┌──

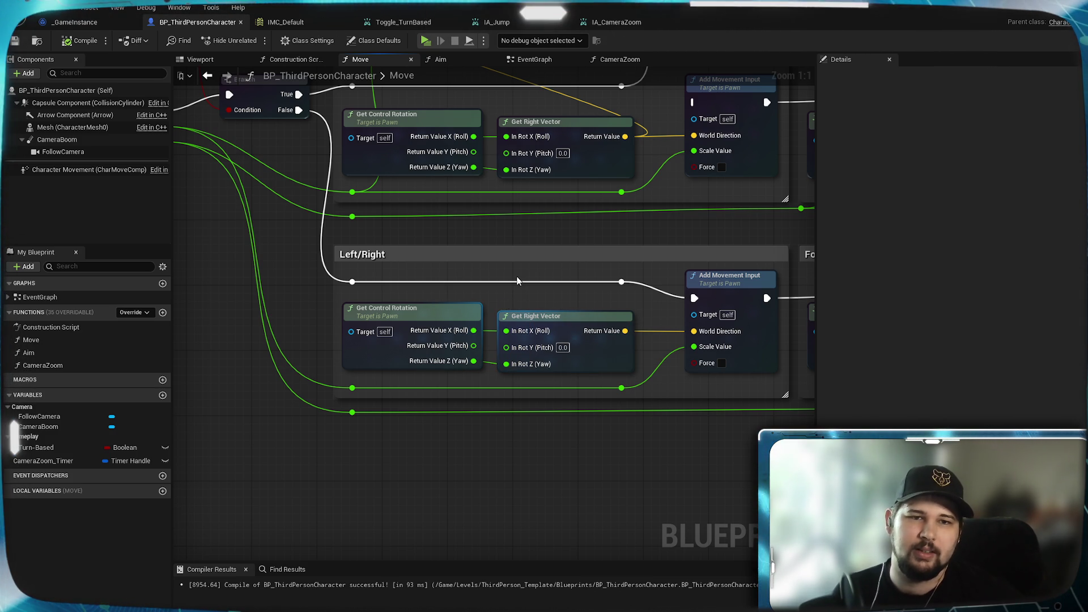
pyautogui.moveTo(469, 253)
pyautogui.mouseDown()
pyautogui.moveTo(508, 327)
pyautogui.moveTo(454, 300)
pyautogui.mouseUp()
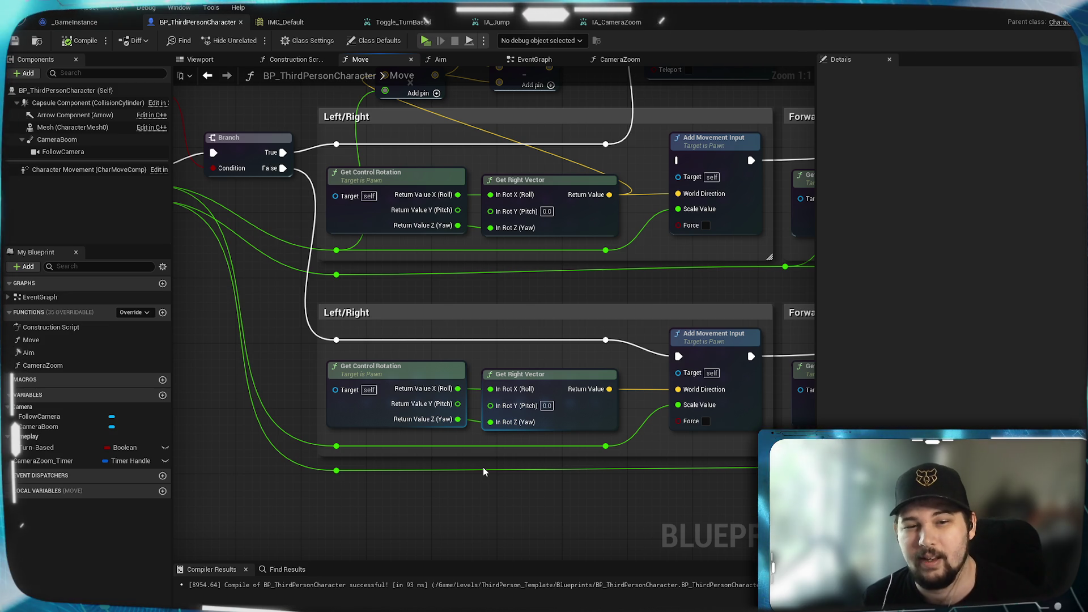
pyautogui.moveTo(483, 467)
pyautogui.mouseDown()
pyautogui.moveTo(294, 452)
pyautogui.moveTo(733, 454)
pyautogui.moveTo(501, 469)
pyautogui.mouseUp()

└──

Beginning with the line that has "pyautogui.moveTo(733, 454)", set down each line through the last one above, exactly, and nothing else.

pyautogui.moveTo(733, 454)
pyautogui.moveTo(501, 469)
pyautogui.mouseUp()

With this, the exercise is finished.